## Work instruction
Here are some records. Copy each one exactly.

## Record extracts
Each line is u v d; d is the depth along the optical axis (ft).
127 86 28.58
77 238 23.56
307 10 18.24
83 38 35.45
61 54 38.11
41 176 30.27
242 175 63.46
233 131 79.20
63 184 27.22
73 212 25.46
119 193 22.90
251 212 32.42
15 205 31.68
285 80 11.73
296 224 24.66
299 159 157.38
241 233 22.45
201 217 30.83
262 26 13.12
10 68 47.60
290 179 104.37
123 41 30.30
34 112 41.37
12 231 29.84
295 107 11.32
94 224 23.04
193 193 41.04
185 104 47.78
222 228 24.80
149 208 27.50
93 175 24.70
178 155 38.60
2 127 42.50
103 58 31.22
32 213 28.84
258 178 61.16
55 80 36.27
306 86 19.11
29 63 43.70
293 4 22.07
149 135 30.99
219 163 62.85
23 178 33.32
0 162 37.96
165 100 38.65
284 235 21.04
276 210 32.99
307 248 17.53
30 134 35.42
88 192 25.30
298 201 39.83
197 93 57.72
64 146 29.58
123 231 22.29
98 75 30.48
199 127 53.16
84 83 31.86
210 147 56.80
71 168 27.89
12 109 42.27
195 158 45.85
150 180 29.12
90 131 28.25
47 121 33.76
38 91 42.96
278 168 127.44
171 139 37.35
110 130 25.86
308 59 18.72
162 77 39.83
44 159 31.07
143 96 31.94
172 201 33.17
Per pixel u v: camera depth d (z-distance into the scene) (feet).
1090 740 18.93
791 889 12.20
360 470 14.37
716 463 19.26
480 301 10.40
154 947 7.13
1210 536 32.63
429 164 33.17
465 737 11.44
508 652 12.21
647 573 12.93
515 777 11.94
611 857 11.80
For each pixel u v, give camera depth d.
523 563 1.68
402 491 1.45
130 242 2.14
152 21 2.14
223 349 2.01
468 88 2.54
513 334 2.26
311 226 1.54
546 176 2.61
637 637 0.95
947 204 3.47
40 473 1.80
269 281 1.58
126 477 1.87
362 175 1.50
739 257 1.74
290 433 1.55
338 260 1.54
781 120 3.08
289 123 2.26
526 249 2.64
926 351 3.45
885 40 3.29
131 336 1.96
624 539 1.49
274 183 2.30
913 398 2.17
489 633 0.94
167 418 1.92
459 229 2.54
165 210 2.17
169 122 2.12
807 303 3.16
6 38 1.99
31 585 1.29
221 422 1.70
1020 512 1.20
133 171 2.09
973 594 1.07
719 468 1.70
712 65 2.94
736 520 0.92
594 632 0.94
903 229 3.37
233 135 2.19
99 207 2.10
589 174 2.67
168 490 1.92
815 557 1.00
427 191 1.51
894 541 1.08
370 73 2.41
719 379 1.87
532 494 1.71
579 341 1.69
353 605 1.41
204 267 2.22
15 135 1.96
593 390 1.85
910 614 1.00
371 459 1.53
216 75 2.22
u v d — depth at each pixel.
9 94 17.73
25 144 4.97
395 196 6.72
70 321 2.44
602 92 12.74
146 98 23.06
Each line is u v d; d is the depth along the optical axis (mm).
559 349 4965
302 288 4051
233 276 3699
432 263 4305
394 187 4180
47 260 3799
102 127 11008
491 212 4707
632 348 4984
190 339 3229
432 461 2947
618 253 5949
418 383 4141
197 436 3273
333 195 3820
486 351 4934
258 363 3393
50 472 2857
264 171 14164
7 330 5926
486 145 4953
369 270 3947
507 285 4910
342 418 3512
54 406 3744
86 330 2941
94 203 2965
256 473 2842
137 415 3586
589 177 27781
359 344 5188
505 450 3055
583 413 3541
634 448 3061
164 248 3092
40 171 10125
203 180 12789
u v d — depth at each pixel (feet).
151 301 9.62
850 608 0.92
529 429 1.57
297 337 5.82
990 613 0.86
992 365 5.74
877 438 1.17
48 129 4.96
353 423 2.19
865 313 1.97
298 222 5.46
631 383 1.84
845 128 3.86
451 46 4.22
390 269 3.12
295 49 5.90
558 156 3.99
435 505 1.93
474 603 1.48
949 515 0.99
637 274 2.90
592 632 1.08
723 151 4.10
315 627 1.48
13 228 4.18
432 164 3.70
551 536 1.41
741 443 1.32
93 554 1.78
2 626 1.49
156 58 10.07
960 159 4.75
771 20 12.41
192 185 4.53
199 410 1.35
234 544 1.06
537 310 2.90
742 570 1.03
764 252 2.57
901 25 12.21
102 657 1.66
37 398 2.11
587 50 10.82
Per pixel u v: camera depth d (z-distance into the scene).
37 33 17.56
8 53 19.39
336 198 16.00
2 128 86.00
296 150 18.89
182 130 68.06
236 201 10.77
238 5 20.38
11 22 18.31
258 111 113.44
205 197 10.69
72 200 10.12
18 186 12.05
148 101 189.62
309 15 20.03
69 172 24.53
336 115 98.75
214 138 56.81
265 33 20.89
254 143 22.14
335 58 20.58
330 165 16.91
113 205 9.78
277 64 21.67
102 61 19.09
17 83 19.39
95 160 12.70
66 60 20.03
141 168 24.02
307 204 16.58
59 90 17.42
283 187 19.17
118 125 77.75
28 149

## Response
Each line is u v d; d is the depth along the optical axis (ft).
127 86 28.58
77 238 23.56
307 10 18.24
83 38 35.45
61 54 38.11
41 176 30.27
242 175 63.46
233 131 79.20
63 184 27.22
73 212 25.46
119 193 22.90
251 212 32.42
15 205 31.68
285 80 11.73
296 224 24.66
299 159 157.38
241 233 22.45
201 217 30.83
262 26 13.12
10 68 47.60
290 179 104.37
123 41 30.30
34 112 41.37
12 231 29.84
295 107 11.32
94 224 23.04
193 193 41.04
185 104 47.78
222 228 24.80
149 208 27.50
93 175 24.70
178 155 38.60
2 127 42.50
103 58 31.22
32 213 28.84
258 178 61.16
55 80 36.27
306 86 19.11
29 63 43.70
293 4 22.07
149 135 30.99
219 163 62.85
23 178 33.32
0 162 37.96
165 100 38.65
284 235 21.04
276 210 32.99
307 248 17.53
30 134 35.42
88 192 25.30
298 201 39.83
197 93 57.72
64 146 29.58
123 231 22.29
98 75 30.48
199 127 53.16
84 83 31.86
210 147 56.80
71 168 27.89
12 109 42.27
195 158 45.85
150 180 29.12
90 131 28.25
47 121 33.76
38 91 42.96
278 168 127.44
171 139 37.35
110 130 25.86
308 59 18.72
162 77 39.83
44 159 31.07
143 96 31.94
172 201 33.17
Per pixel u v: camera depth d (z-distance into the scene) (feet).
1090 740 18.93
791 889 12.20
360 470 14.37
716 463 19.26
480 301 10.40
154 947 7.13
1210 536 32.63
429 164 33.17
465 737 11.44
508 652 12.21
647 573 12.93
515 777 11.94
611 857 11.80
For each pixel u v, give camera depth d.
523 563 1.68
402 491 1.45
130 242 2.14
152 21 2.14
223 349 2.01
468 88 2.54
513 334 2.26
311 226 1.54
546 176 2.61
637 637 0.95
947 204 3.47
40 473 1.80
269 281 1.58
126 477 1.87
362 175 1.50
739 257 1.74
290 433 1.55
338 260 1.54
781 120 3.08
289 123 2.26
526 249 2.64
926 351 3.45
885 40 3.29
131 336 1.96
624 539 1.49
274 183 2.30
913 398 2.17
489 633 0.94
167 418 1.92
459 229 2.54
165 210 2.17
169 122 2.12
807 303 3.16
6 38 1.99
31 585 1.29
221 422 1.70
1020 512 1.20
133 171 2.09
973 594 1.07
719 468 1.70
712 65 2.94
736 520 0.92
594 632 0.94
903 229 3.37
233 135 2.19
99 207 2.10
589 174 2.67
168 490 1.92
815 557 1.00
427 191 1.51
894 541 1.08
370 73 2.41
719 379 1.87
532 494 1.71
579 341 1.69
353 605 1.41
204 267 2.22
15 135 1.96
593 390 1.85
910 614 1.00
371 459 1.53
216 75 2.22
u v d — depth at each pixel.
9 94 17.73
25 144 4.97
395 196 6.72
70 321 2.44
602 92 12.74
146 98 23.06
Each line is u v d; d is the depth along the optical axis (mm).
559 349 4965
302 288 4051
233 276 3699
432 263 4305
394 187 4180
47 260 3799
102 127 11008
491 212 4707
632 348 4984
190 339 3229
432 461 2947
618 253 5949
418 383 4141
197 436 3273
333 195 3820
486 351 4934
258 363 3393
50 472 2857
264 171 14164
7 330 5926
486 145 4953
369 270 3947
507 285 4910
342 418 3512
54 406 3744
86 330 2941
94 203 2965
256 473 2842
137 415 3586
589 177 27781
359 344 5188
505 450 3055
583 413 3541
634 448 3061
164 248 3092
40 171 10125
203 180 12789
u v d — depth at each pixel (feet).
151 301 9.62
850 608 0.92
529 429 1.57
297 337 5.82
990 613 0.86
992 365 5.74
877 438 1.17
48 129 4.96
353 423 2.19
865 313 1.97
298 222 5.46
631 383 1.84
845 128 3.86
451 46 4.22
390 269 3.12
295 49 5.90
558 156 3.99
435 505 1.93
474 603 1.48
949 515 0.99
637 274 2.90
592 632 1.08
723 151 4.10
315 627 1.48
13 228 4.18
432 164 3.70
551 536 1.41
741 443 1.32
93 554 1.78
2 626 1.49
156 58 10.07
960 159 4.75
771 20 12.41
192 185 4.53
199 410 1.35
234 544 1.06
537 310 2.90
742 570 1.03
764 252 2.57
901 25 12.21
102 657 1.66
37 398 2.11
587 50 10.82
Per pixel u v: camera depth d (z-distance into the scene).
37 33 17.56
8 53 19.39
336 198 16.00
2 128 86.00
296 150 18.89
182 130 68.06
236 201 10.77
238 5 20.38
11 22 18.31
258 111 113.44
205 197 10.69
72 200 10.12
18 186 12.05
148 101 189.62
309 15 20.03
69 172 24.53
336 115 98.75
214 138 56.81
265 33 20.89
254 143 22.14
335 58 20.58
330 165 16.91
113 205 9.78
277 64 21.67
102 61 19.09
17 83 19.39
95 160 12.70
66 60 20.03
141 168 24.02
307 204 16.58
59 90 17.42
283 187 19.17
118 125 77.75
28 149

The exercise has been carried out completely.